Essen. Echte Kriminalfälle als Vorlagen für TV-Formate sind besonders im Trend. Im Genre „True Crime“ fiebert und leidet der Zuschauer mit.

Gemma Hoskins und Abbie Schaub hatten vor fast 50 Jahren eine Lehrerin, die sie nie vergessen haben: Sister Cathy. Die Nonne unterrichtete 1969 an einer Mädchenschule in Baltimore, bevor sie verschwand und zwei Monate später ermordet aufgefunden wurde. Gemma und Abbie sind heute ältere Damen mit einer Mission. Sie wollen aufklären, warum Sister Cathy starb.

Der Fall ist sehr düster: Es geht um Mord, Missbrauch und die katholische Kirche. Wusste die Nonne zu viel? Was sagen die Opfer heute? Darum dreht sich die Netflix-Serie „The Keepers“ – für die „New York Times“ ein ebenso faszinierendes wie niederschmetterndes TV-Erlebnis. Der Streamingdienst hat schon bei den Dokus „Making a Murderer“ und „Amanda Knox“ von wahren Verbrechen erzählt.

Suche nach Stoffen

True Crime heißt dieses Genre – und ist eigentlich nicht alt. Der Klassiker „Kaltblütig“ von Truman Capote erschien 1966, darin geht es um den Mord an einer Farmerfamilie in Kansas. Der deutsche Dauerbrenner „Aktenzeichen XY... ungelöst“ startete vor 50 Jahren, im Oktober 1967. Die neuen Formate? Im Internetzeitalter und bei der Flut an Serien wird immer nach Stoffen gesucht. Kriminalfälle bieten sich da an. Der Zuschauer fiebert und leidet mit.

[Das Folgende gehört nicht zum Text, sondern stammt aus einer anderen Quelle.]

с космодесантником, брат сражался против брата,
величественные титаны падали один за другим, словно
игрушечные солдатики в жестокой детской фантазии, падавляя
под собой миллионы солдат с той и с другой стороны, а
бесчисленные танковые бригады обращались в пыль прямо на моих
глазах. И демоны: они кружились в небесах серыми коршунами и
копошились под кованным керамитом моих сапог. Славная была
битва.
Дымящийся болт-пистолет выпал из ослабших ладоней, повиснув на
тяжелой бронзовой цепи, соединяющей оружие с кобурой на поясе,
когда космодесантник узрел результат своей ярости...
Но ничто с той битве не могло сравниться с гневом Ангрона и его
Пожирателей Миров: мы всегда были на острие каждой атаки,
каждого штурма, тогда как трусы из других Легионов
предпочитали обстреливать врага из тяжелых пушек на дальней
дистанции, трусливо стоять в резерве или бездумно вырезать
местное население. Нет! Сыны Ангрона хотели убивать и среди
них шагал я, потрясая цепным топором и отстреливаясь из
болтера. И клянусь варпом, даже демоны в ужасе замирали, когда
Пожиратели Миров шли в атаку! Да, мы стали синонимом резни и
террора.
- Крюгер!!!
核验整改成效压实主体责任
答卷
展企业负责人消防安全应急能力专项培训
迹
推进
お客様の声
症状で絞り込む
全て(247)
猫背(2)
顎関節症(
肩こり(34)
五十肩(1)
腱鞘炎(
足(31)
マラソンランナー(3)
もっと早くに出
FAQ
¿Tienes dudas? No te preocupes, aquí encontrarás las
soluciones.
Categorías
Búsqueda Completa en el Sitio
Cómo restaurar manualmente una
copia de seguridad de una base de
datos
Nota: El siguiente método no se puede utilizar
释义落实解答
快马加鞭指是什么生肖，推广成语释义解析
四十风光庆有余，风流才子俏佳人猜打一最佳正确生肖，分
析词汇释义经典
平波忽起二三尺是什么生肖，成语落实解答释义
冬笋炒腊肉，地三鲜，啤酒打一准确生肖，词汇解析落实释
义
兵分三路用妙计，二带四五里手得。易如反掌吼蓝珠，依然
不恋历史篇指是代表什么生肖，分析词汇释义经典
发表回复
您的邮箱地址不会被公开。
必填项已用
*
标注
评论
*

Auch bei Podcasts – also bei Hörgeschichten im Internet – ist True Crime ein wichtiger Trend. Das amerikanische „Serial“ über den Mord an einer Schülerin war 2014 überraschend erfolgreich. Darauf folgte die Reihe „S-Town“ – wobei das Verbrechen darin gar keines ist, wie sich herausstellt. Im deutschen Radio ging es in „Der talentierte Mr. Vossen“ (NDR) und in „Wer hat Burak erschossen?“ (RBB) um Krimis aus dem wahren Leben.

Vorgaben des Medienrechts

Und der Klassiker, den schon eine ganze Generation von Kindern in Deutschland heimlich guckte? Das „Aktenzeichen“ (nächste Folge 12. Juli, 20.15 Uhr) im ZDF hat nach Angaben des Senders mehr Zuschauer, seitdem es vom Freitag- auf den Mittwochabend gewechselt ist. 2016 schauten im Schnitt 5,6 Millionen Zuschauer die Sendung, 2008 waren es erst 4,8 Millionen. Die Aufklärungsquote der gezeigten Fälle habe im April bei mehr als 40 Prozent gelegen.

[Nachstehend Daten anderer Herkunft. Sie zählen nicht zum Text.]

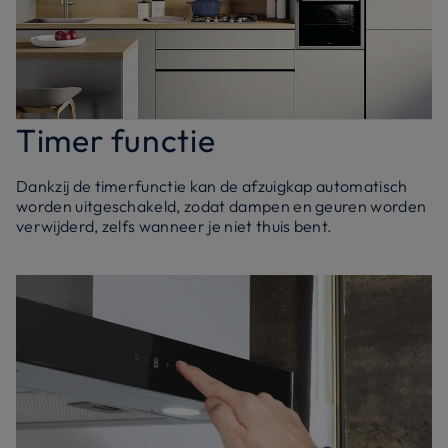
Timer functie
Dankzij de timerfunctie kan de afzuigkap automatisch
worden uitgeschakeld, zodat dampen en geuren worden
verwijderd, zelfs wanneer je niet thuis bent.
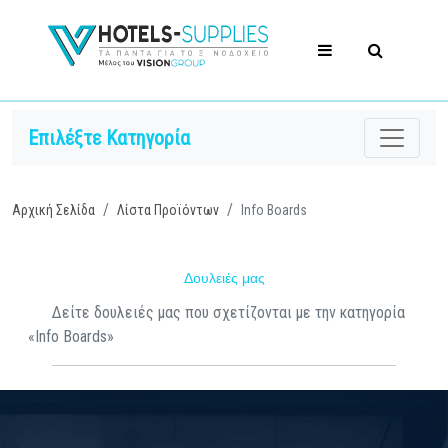
Επιλέξτε Κατηγορία
Αρχική Σελίδα
Λίστα Προϊόντων
Ιnfo Βoards
Δουλειές μας
Δείτε δουλειές μας που σχετίζονται με την κατηγορία
«Ιnfo Βoards»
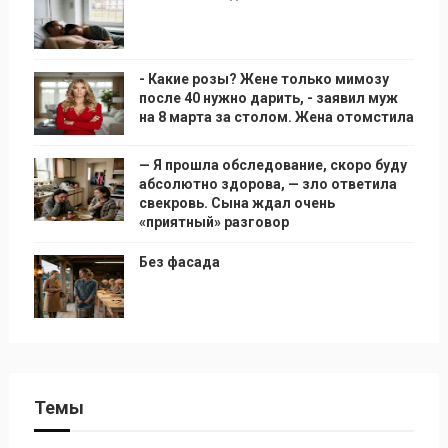
- Какие розы? Жене только мимозу
после 40 нужно дарить, - заявил муж
на 8 марта за столом. Жена отомстила
— Я прошла обследование, скоро буду
абсолютно здорова, — зло ответила
свекровь. Сына ждал очень
«приятный» разговор
Без фасада
Темы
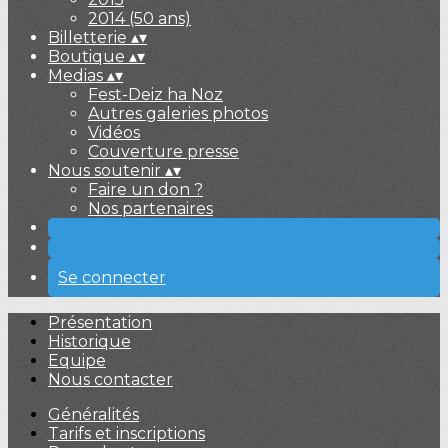
2014 (50 ans)
Billetterie
▴
▾
Boutique
▴
▾
Medias
▴
▾
Fest-Deiz ha Noz
Autres galeries photos
Vidéos
Couverture presse
Nous soutenir
▴
▾
Faire un don ?
Nos partenaires
Se connecter
Présentation
Historique
Equipe
Nous contacter
Généralités
Tarifs et inscriptions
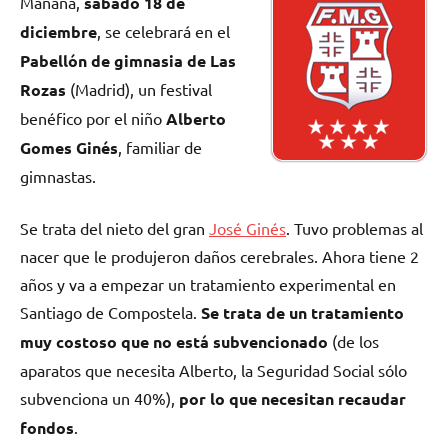
Mañana,
sábado 18 de
diciembre
, se celebrará en el
Pabellón de gimnasia de Las
Rozas
(Madrid), un festival
benéfico por el niño
Alberto
Gomes Ginés
, familiar de
gimnastas.
Se trata del nieto del gran
José Ginés
. Tuvo problemas al
nacer que le produjeron daños cerebrales. Ahora tiene 2
años y va a empezar un tratamiento experimental en
Santiago de Compostela.
Se trata de un tratamiento
muy costoso que no está subvencionado
(de los
aparatos que necesita Alberto, la Seguridad Social sólo
subvenciona un 40%),
por lo que necesitan recaudar
fondos
.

Kritik wegen vermeintlicher Sensationslust oder Voyeurismus gebe es nur sehr vereinzelt, so der Sender. Die Kriminalfälle werden demnach streng nach den „tatrelevanten Angaben“ dargestellt. Ein Richter muss die Öffentlichkeitsfahndung genehmigt haben. Produktion und Redaktion kennen „selbstverständlich“ alle Vorgaben des Medienrechts und des Jugendschutzes und halten sie ein, wie das ZDF betont. Auch in anderen Sendern laufen Fahndungsmagazine erfolgreich. Der RBB machte „Täter – Opfer – Polizei“ (nächste Folge 6. September, 21 Uhr) gerade einen zweiten Sendeplatz frei.

Giftmord nachweisen

True Crime, wo man auch hinguckt: Super RTL nimmt ab 3. Juli (20.15 Uhr) „Cold Justice – Verdeckte Spuren“ ins Programm. Darin rollen zwei Fahnderinnen Mordfälle neu auf, die vor Jahren zu den Akten gelegt wurden. Der Berliner Rechtsmediziner Michael Tsokos ist neuerdings bei Sat.1 „Dem Tod auf der Spur“ – die Themen reichen von Kofferleichen bis zum Skelett im brennenden Auto.

In der Sendung gehe es nicht um das „Wer“ oder „Warum“, so Tsokos. „Ich rekonstruiere die Umstände, die zum Tod geführt haben. Schussverläufe berechnen, Stichwunden und Schlagverletzungen untersuchen oder einen Giftmord nachweisen: Das ist mein tägliches Geschäft. Und das ist nicht nur ganz anders als in Krimis dargestellt, sondern auch viel spannender als jede Fiktion.“ Die Zuschauer scheinen ihm recht zu geben.